GIVEN TASK: Count the lines in the material that contain the word "with", paying attention to case, and give only that number.

Collected data
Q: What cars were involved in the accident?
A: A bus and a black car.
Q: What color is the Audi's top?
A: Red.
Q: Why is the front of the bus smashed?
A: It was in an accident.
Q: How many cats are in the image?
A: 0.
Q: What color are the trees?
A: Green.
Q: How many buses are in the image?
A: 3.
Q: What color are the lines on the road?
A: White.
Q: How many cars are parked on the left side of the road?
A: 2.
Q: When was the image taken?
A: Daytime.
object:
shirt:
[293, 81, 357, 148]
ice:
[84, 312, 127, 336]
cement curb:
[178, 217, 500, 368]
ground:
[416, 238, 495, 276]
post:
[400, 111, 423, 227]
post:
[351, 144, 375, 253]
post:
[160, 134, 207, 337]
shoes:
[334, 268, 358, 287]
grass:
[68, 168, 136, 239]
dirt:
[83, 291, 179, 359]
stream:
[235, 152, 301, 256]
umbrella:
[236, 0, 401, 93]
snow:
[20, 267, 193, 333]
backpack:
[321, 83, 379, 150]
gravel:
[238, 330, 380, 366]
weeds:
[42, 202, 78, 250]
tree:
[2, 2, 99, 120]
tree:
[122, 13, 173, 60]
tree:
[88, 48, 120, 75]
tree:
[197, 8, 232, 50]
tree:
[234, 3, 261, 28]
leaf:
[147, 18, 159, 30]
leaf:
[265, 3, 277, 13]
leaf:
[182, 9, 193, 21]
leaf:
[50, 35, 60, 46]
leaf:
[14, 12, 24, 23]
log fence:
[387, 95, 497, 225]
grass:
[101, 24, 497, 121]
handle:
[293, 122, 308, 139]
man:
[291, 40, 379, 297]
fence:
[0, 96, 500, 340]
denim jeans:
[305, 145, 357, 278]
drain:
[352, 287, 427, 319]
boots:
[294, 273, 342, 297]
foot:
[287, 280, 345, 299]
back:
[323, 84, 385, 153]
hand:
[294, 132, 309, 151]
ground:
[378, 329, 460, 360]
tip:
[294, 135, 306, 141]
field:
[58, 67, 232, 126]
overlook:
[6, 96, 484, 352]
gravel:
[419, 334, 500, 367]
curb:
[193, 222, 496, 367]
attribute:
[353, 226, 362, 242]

* * *

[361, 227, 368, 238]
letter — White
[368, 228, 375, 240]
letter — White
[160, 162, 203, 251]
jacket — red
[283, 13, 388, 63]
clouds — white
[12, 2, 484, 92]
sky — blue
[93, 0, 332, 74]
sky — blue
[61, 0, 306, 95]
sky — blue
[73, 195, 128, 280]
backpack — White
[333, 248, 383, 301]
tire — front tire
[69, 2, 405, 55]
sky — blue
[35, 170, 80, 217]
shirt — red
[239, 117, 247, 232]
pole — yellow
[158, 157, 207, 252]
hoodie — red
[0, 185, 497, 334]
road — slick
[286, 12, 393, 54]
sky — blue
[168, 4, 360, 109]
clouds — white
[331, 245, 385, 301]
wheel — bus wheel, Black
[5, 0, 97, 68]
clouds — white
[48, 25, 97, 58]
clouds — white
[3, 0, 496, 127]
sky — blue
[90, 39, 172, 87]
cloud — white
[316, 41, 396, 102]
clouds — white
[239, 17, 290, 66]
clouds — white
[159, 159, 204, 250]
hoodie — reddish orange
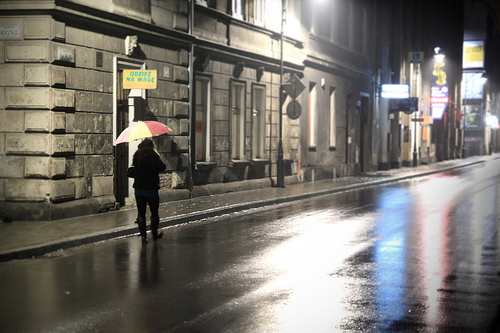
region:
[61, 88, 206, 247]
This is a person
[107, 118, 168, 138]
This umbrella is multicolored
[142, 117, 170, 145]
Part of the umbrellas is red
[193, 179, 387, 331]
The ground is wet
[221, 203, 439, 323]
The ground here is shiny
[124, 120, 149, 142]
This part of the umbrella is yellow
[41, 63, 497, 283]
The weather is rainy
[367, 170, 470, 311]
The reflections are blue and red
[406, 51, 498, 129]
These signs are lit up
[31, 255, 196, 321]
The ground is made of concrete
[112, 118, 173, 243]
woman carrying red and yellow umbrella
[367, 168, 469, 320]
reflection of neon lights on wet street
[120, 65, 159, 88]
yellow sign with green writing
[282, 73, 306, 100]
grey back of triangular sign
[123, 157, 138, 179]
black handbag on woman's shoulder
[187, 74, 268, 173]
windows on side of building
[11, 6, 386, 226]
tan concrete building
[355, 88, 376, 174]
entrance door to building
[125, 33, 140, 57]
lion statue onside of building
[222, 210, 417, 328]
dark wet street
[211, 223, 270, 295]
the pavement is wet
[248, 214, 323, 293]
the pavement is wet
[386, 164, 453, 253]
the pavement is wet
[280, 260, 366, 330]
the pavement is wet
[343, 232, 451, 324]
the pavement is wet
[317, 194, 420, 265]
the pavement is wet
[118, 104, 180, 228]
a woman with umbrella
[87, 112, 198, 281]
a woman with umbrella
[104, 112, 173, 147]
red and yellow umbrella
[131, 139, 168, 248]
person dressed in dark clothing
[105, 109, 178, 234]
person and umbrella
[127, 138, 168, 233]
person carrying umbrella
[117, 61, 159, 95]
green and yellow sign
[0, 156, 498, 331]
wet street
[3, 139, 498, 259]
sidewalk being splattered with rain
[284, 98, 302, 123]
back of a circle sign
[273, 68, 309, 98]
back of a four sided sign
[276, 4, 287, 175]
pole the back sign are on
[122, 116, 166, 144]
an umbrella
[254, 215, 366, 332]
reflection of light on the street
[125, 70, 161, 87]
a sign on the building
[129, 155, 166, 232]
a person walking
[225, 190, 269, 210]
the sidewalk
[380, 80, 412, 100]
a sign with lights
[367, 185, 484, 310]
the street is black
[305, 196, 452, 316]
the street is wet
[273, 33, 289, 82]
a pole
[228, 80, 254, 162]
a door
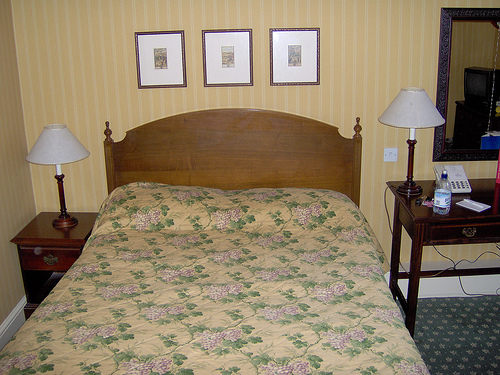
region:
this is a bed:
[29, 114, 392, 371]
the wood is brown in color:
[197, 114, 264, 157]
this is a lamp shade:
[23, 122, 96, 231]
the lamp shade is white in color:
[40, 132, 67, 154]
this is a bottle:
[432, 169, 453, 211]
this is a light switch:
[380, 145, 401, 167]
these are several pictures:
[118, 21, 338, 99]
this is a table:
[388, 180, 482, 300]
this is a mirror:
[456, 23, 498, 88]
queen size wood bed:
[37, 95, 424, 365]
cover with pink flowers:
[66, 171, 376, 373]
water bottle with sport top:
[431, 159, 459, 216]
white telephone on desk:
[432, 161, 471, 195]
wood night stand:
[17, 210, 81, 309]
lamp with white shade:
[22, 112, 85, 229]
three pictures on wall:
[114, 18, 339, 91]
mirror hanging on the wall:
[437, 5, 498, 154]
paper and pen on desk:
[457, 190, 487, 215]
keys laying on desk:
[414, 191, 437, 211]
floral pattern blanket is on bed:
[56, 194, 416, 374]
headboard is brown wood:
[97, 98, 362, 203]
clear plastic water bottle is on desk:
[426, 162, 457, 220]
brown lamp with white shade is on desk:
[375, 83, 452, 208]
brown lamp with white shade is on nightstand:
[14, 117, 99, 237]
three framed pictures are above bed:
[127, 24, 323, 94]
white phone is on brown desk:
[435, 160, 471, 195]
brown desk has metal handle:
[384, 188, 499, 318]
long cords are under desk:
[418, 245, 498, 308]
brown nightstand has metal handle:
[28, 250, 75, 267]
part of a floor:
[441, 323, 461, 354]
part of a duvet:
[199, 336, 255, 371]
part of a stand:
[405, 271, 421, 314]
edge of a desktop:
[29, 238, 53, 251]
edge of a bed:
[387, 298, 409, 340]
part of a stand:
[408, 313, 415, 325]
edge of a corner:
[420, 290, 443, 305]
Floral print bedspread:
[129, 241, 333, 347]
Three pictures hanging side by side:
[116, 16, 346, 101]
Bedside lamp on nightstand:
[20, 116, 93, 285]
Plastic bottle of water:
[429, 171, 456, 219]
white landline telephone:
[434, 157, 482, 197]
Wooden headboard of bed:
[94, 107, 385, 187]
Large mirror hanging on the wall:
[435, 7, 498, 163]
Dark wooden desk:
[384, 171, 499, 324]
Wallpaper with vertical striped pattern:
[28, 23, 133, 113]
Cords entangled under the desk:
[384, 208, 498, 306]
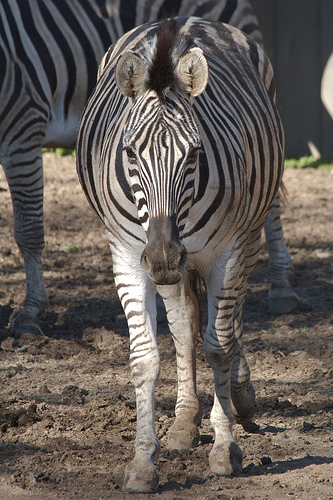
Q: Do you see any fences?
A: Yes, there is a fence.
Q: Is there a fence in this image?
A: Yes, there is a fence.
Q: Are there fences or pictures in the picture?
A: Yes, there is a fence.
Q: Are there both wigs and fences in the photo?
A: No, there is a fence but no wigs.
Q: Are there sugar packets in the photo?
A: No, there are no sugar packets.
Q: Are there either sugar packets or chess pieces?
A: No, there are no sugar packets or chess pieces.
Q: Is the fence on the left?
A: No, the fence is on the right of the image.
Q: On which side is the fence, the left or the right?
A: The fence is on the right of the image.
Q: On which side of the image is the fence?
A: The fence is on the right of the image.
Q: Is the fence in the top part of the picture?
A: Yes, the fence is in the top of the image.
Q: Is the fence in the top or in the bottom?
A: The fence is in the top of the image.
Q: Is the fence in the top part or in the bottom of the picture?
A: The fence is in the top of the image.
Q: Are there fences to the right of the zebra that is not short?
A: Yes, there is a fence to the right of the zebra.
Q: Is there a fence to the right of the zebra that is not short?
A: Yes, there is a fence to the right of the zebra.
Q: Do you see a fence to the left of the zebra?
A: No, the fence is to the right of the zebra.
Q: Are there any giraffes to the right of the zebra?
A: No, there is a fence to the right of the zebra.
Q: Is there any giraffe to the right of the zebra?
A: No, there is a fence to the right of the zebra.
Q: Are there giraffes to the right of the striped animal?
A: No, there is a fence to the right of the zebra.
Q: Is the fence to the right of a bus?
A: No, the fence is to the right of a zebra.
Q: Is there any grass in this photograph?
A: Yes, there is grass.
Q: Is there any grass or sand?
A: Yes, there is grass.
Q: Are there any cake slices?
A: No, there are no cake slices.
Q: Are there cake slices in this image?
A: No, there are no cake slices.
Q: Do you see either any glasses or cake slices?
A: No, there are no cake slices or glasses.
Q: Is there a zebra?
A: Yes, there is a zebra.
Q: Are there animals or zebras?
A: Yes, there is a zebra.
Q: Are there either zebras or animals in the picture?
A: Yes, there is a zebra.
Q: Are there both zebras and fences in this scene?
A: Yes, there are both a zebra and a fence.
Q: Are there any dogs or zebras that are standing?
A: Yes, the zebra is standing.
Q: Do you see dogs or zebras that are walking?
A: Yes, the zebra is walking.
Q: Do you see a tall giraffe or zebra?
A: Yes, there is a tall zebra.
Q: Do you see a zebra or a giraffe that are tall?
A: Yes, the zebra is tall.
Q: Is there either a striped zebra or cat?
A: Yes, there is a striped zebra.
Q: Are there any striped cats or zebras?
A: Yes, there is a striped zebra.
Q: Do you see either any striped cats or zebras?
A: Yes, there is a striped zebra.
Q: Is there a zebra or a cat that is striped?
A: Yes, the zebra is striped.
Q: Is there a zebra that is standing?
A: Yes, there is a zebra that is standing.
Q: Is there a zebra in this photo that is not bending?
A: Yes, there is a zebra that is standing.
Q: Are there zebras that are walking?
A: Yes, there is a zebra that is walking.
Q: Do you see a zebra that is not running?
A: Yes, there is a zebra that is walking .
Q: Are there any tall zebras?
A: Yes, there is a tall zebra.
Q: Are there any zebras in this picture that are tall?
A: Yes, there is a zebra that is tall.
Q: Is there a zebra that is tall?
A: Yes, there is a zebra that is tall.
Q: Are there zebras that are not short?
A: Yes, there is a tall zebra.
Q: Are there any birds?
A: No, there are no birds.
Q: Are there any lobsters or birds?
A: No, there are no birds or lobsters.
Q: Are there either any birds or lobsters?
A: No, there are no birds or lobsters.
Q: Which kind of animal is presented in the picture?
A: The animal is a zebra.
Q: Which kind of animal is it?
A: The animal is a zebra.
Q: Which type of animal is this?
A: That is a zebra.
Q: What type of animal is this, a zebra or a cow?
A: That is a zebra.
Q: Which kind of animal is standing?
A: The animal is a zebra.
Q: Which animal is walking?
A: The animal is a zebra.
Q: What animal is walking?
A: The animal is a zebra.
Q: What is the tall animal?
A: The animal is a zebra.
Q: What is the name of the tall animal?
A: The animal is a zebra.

---

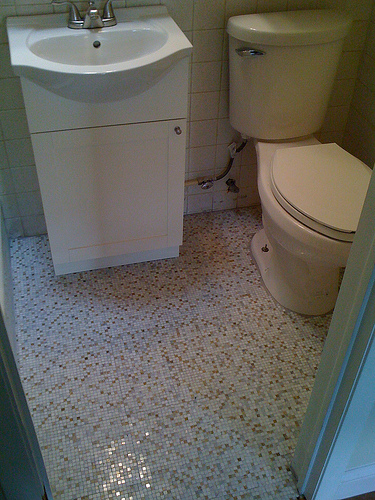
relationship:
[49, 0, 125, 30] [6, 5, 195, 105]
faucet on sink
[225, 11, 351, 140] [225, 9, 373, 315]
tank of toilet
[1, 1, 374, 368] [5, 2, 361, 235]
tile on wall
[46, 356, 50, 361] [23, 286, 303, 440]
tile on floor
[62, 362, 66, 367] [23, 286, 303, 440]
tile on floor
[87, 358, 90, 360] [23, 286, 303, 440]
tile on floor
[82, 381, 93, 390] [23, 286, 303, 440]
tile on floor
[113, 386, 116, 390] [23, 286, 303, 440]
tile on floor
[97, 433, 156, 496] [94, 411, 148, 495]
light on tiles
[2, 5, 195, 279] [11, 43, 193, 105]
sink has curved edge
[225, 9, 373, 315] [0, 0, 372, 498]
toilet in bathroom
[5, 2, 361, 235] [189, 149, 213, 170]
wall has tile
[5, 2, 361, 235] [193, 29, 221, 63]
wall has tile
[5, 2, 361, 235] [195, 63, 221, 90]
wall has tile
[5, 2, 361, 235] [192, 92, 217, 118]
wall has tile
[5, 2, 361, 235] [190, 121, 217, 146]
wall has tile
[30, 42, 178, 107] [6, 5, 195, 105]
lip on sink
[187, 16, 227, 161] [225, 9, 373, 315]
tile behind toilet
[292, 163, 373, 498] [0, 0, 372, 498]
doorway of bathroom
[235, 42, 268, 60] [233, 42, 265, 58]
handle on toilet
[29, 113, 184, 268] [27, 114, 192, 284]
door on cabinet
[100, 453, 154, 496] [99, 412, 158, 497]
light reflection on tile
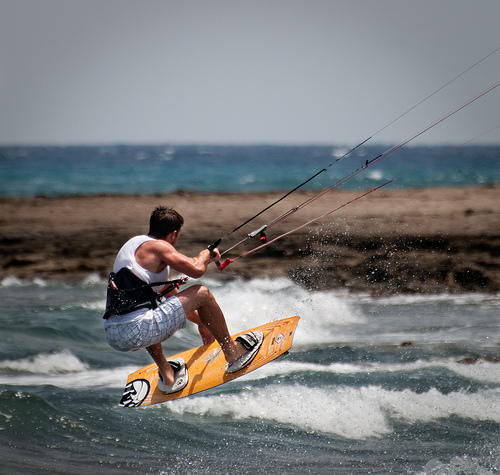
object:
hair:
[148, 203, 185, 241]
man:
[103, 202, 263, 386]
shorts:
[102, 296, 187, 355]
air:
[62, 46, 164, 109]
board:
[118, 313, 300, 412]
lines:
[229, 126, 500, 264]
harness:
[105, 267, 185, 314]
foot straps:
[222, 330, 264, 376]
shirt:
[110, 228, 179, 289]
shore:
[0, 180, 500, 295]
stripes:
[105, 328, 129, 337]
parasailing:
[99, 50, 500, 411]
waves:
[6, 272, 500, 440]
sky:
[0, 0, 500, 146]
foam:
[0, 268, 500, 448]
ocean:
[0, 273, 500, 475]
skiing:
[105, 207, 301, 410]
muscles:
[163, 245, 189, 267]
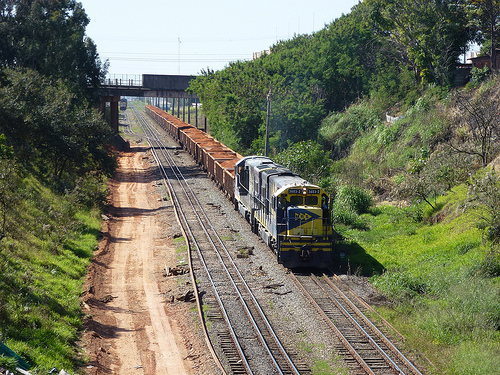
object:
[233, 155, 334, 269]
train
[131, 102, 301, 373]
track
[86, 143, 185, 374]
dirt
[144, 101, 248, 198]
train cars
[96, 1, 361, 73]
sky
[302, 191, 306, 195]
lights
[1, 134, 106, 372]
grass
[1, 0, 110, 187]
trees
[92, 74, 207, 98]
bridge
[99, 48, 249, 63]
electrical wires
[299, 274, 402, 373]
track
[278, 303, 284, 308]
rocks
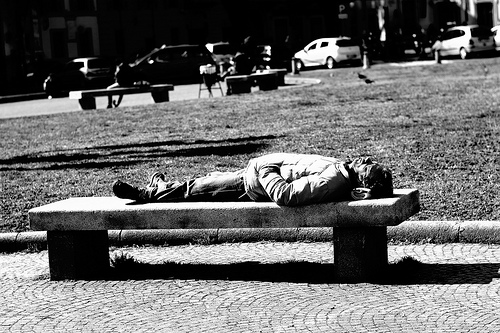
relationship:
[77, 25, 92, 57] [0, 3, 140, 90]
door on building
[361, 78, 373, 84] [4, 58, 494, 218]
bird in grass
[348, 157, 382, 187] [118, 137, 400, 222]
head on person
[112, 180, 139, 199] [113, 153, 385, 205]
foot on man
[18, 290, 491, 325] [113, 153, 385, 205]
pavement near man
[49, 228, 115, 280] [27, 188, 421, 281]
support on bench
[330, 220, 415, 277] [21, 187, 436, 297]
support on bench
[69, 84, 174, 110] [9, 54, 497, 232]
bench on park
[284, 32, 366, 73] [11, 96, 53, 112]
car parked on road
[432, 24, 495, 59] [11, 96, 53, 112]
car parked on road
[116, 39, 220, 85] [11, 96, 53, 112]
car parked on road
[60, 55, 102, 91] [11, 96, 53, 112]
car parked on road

RIGHT ANSWER: 11